FIXING YOUR BETS AGAINST CRITICAL ILLNESS
We are all reducing our risks every day: whether by buying certain stocks to limit losses in investment opportunities, or taking preventative measures like washing hands in order to reduce our chance of getting sick. Being prepared is always better than being caught out in the rain when a crisis hits. However, many people don’t think of how insurance can be a part of preventing certain risks by covering you in the case of an unexpected event. These events should include some type of coverage that protects your nest egg in the unfortunate happenstance that you are diagnosed with a critical illness, which does away with your earning potential.
You might think that you are going about your business in everyday life in an effort to protect yourself, but there is no way to keep yourself healthy in every situation:
Men are 50% more likely to develop cancer at some point; women’s likelihood is around 33%
Every year over 1.4 million Americans have a heart attack- only 12% are over 65; as a result, many who survive have to later return to work
Every 40 seconds, someone in the U.S. has a stroke
Every year, one out of every eight people over 65 succumbs to Alzheimer’s disease
The cold, hard fact is that you are over five times more likely to be diagnosed with a critical illness before the age of 75, than to die within the same time. this means that both medical and life insurance are great to have; unfortunately, both have their pitfalls in one way or another.
For example, say you are 45 and you suddenly get diagnosed with cancer.

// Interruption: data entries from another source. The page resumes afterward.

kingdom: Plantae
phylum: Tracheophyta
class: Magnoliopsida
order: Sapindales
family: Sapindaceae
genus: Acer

There is a great chance that some of your expenses related to your treatments aren’t going to be covered by health insurance. Some people wonder what to do if we are still living when our bodies decide to attack themselves.
Therefore, you should be ready for a possibility that in the future your doctor may start spouting off words like ‘heart attack’, ‘stroke’ and ‘cancer’; critical illness insurance is the way to be ready for that possibility, to fill the gap. Your greatest asset might just be the ability you have to earn a living; when this asset is taken away from you, this coverage can fill the gap so the bank doesn’t foreclose on your house. It should be comforting to know that while there is the possibility of receiving a diagnosis that makes working impossible, there is a counterbalance of a lump sum that can help you avoid a financial problem while you recover. This is how you can fix your finances against the statistics of critical illness that might be overwhelming.
If you are diagnosed with illnesses or conditions that are outlined in your policy (and some numbers can be as high as 35), the cash that you receive as a payment can pay off your house, help pay tuition, keep your business above water, or get medical treatment beyond your health insurance’s coverage. However you use the lump sum payment is up to you; no matter how you fix your finances, critical illness insurance can be the difference between ruin and recovery- most of us, though, would choose recovery.